Required work -
Count the lines in the data below that contain the string "Installation", with case significant, and give only the number.
(Dataset records begins)
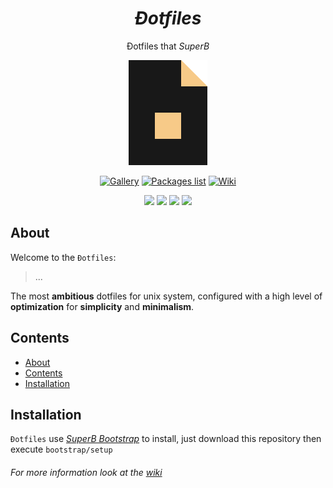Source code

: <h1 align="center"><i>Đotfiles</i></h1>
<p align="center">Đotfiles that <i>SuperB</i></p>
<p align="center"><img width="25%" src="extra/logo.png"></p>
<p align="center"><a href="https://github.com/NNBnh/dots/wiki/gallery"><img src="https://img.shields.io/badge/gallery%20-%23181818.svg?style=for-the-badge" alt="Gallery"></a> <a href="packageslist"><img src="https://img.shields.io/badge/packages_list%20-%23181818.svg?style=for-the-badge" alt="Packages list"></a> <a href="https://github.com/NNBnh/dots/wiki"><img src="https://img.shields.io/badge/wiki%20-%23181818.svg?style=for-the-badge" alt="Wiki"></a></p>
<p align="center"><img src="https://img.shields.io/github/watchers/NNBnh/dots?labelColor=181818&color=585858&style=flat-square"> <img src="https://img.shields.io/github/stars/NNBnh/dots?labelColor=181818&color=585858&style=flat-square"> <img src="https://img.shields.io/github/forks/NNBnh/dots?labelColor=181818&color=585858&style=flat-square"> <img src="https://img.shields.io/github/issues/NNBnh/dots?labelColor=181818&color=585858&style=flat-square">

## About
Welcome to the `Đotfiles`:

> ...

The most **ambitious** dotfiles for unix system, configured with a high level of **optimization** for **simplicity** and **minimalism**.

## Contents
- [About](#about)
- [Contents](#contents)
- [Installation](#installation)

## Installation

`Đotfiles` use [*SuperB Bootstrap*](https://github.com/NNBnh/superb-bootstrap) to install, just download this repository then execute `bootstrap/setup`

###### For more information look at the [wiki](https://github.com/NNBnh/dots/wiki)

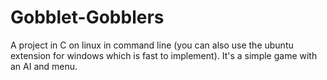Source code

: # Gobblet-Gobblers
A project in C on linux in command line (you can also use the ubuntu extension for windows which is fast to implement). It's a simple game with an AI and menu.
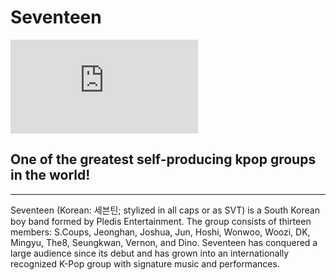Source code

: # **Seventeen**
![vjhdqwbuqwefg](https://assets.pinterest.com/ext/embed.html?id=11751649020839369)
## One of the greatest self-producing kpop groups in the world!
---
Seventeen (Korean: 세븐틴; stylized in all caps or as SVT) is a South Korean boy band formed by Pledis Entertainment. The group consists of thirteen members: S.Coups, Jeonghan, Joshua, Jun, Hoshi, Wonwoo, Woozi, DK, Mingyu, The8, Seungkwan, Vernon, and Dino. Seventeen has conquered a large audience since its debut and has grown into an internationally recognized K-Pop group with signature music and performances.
(Dataset records ends)
(Dataset records begins)
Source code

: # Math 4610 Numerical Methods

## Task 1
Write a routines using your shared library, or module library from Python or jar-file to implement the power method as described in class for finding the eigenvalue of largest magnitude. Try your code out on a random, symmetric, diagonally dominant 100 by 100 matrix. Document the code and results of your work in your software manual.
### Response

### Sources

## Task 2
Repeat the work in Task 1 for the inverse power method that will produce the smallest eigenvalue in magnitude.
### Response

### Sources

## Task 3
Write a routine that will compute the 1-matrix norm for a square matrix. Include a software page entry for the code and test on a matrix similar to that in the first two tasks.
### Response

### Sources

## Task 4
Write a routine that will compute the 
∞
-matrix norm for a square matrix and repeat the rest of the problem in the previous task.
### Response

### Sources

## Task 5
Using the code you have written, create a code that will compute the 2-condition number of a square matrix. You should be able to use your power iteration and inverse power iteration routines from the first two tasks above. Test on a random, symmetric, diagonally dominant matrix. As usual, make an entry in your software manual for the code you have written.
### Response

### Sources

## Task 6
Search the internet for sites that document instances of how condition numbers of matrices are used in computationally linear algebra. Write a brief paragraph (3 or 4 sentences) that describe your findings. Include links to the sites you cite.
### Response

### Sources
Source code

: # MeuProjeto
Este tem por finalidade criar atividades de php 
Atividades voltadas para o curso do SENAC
(Dataset records ends)
Problem solution -
2